SimLTD: Simple Supervised and Semi-Supervised Long-Tailed Object Detection¶
Conference: CVPR 2025
arXiv: 2412.20047
Code: None
Area: Object Detection
Keywords: Long-Tailed Object Detection, Semi-Supervised Learning, Pseudo-Labeling, Model Transfer, LVIS
TL;DR¶
SimLTD proposes a simple and intuitive three-stage framework—pre-training on head classes, transferring to tail classes, and fine-tuning on hybrid-sampled data—optionally integrated with semi-supervised learning on unlabeled images, which comprehensively outperforms existing methods that rely on ImageNet labels on the LVIS v1 benchmark.
Background & Motivation¶
Background: Object detection has made tremendous progress on balanced datasets like PASCAL VOC and MS-COCO, but its performance drops significantly on large-vocabulary long-tailed datasets like LVIS. Existing long-tailed detection methods mainly follow two paradigms: multi-stage training (e.g., LST, which requires 7 stages + knowledge distillation) and leveraging external ImageNet labels (e.g., Detic, RichSem, requiring ~14M labeled images) to supplement tail-class samples.
Limitations of Prior Work: (1) Multi-stage methods like LST are overly complex, and multiple knowledge transfer stages easily lead to catastrophic forgetting; (2) Methods relying on ImageNet labels require large-scale labeled auxiliary databases, which is impractical in custom domains like industrial scenarios and aerial remote sensing; (3) For genuinely rare categories (e.g., scarce fish species), collecting more annotated data from the internet is simply impossible.
Key Challenge: The fundamental challenge of long-tailed detection lies in the scarcity of tail-class samples (down to just 1), whereas existing solutions are either overly complex or strictly dependent on large-scale supervised auxiliary data.
Goal: To design a simple and general framework that does not rely on additional image-level annotations, while optionally utilizing easily accessible unlabeled images to boost long-tailed detection performance.
Key Insight: Through empirical analysis, the authors find that a strong representation model pre-trained on COCO shows significantly improved performance when transferred to the LVIS tail classes—the stronger the pre-training, the better the transfer. This inspires a direct "head pre-training \(\rightarrow\) tail transfer" paradigm without the extra complexity of meta-learning or knowledge distillation.

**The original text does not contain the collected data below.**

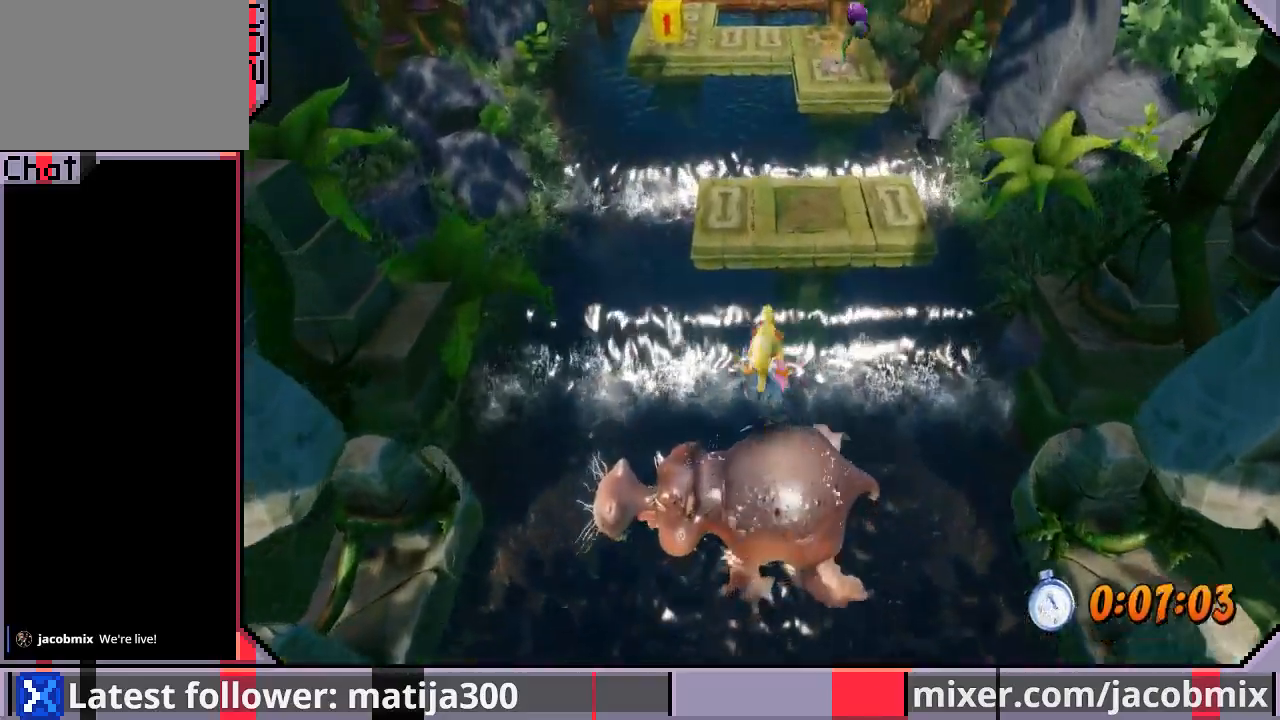
{"buttons": ["DPAD_UP"], "left_stick": "center", "right_stick": "center", "events": [[267, "DPAD_LEFT", "down"], [367, "DPAD_LEFT", "up"], [400, "CROSS", "up"]]}
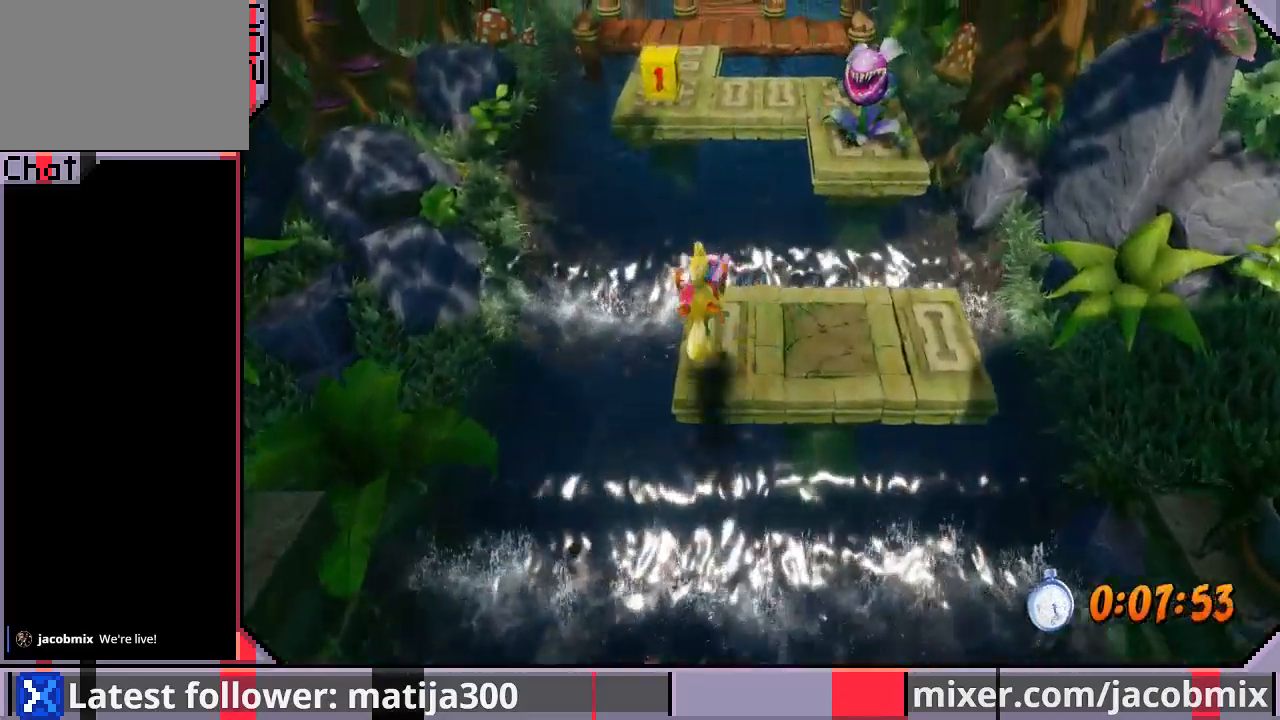
{"buttons": ["CROSS", "DPAD_UP"], "left_stick": "center", "right_stick": "center", "events": [[333, "CROSS", "down"]]}
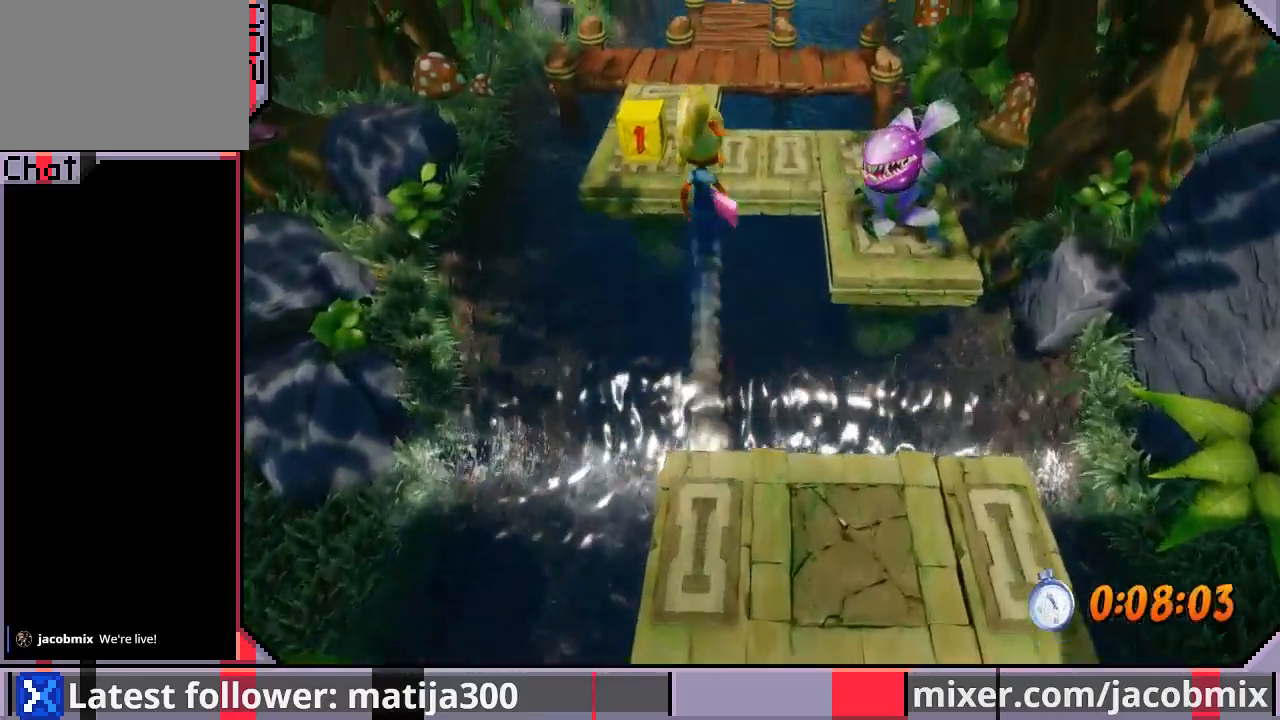
{"buttons": ["DPAD_UP"], "left_stick": "center", "right_stick": "center", "events": [[200, "DPAD_LEFT", "down"], [333, "DPAD_LEFT", "up"], [500, "CROSS", "up"]]}
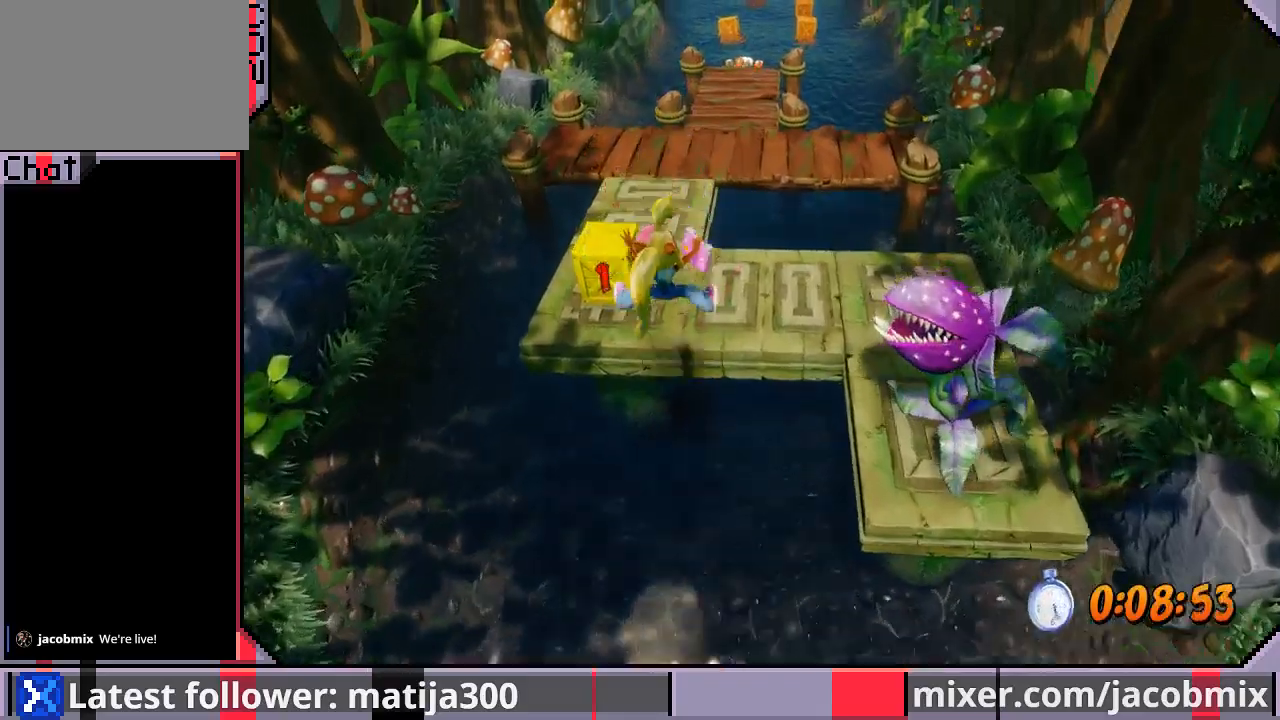
{"buttons": ["DPAD_UP"], "left_stick": "center", "right_stick": "center", "events": [[100, "SQUARE", "down"], [133, "DPAD_LEFT", "down"], [300, "DPAD_LEFT", "up"], [300, "SQUARE", "up"]]}
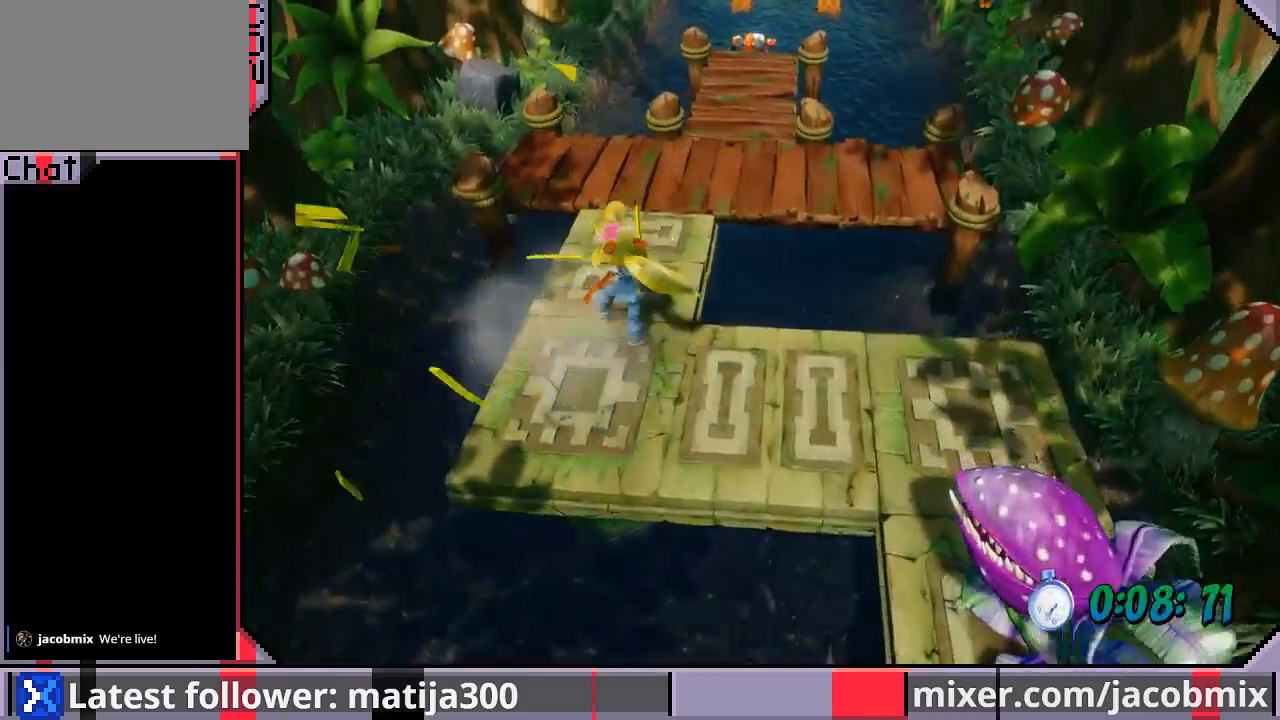
{"buttons": ["DPAD_UP"], "left_stick": "center", "right_stick": "center", "events": [[400, "DPAD_RIGHT", "down"], [500, "DPAD_RIGHT", "up"]]}
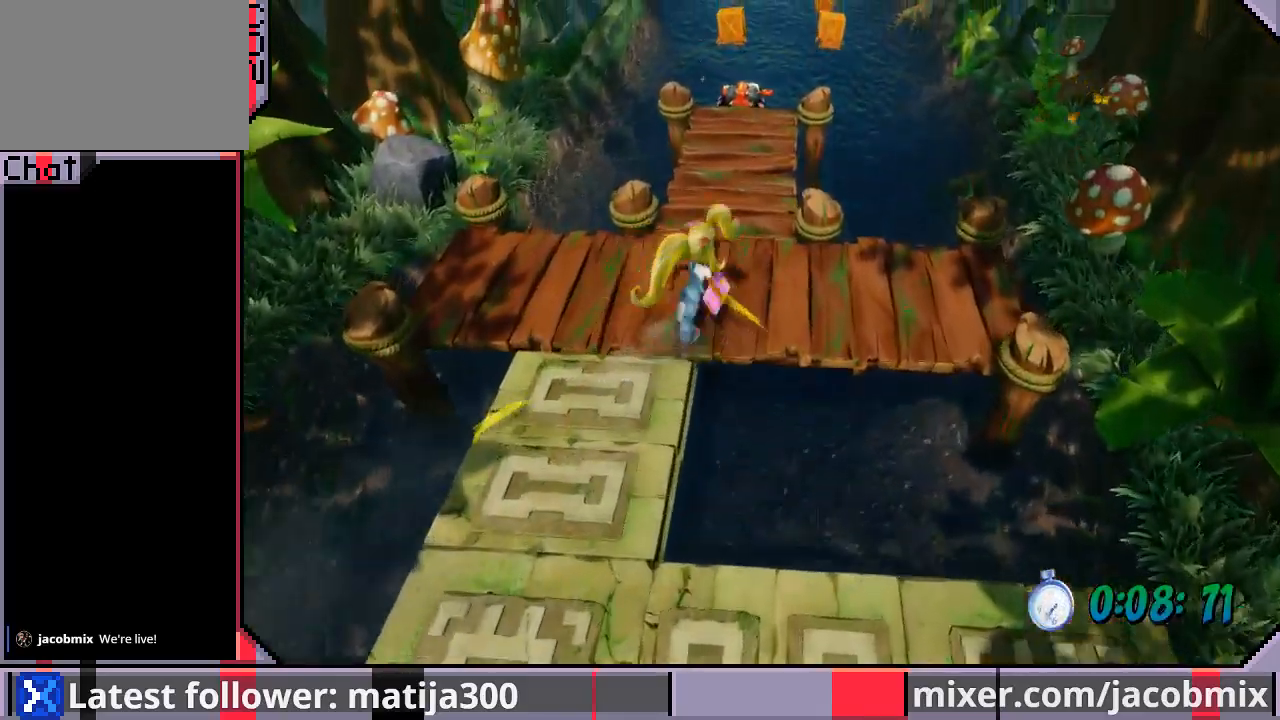
{"buttons": ["DPAD_UP"], "left_stick": "center", "right_stick": "center"}
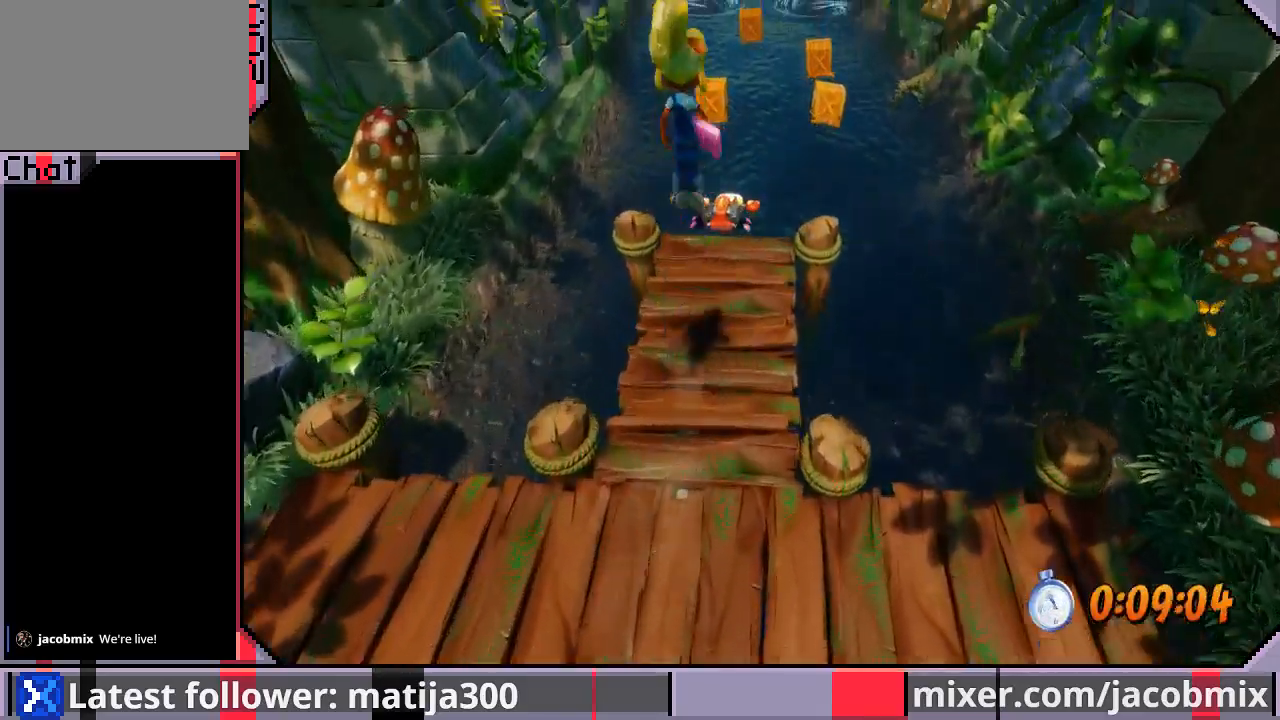
{"buttons": ["DPAD_UP"], "left_stick": "center", "right_stick": "center", "events": []}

Core Idea: Decomposing long-tailed detection into three simple steps—head pre-training for strong representations, tail transfer learning for adapting to rare classes, and hybrid fine-tuning to balance overall performance—with an option to incorporate pseudo-labeling semi-supervised learning for further enhancement.
Method¶
Overall Architecture¶
Given a long-tailed dataset \(\mathcal{D}_{\text{ltd}}\) (e.g., LVIS), it is divided into a head set \(\mathcal{D}_{\text{head}}\) (866 classes) and a tail set \(\mathcal{D}_{\text{tail}}\) (337 classes) using a threshold \(M=10\). The three-step workflow is as follows: Step 1 trains a detector on the head set (optionally including unlabeled data for semi-supervised learning) to obtain strong representations; Step 2 freezes the backbone and only re-initializes and fine-tunes the detection head on the tail set for transfer learning; Step 3 samples \(k\) instances from each category across all classes to construct \(\mathcal{D}_k\), fine-tuning the detection head to balance head and tail performance. It is compatible with various detectors such as Faster R-CNN, Deformable DETR, and DINO.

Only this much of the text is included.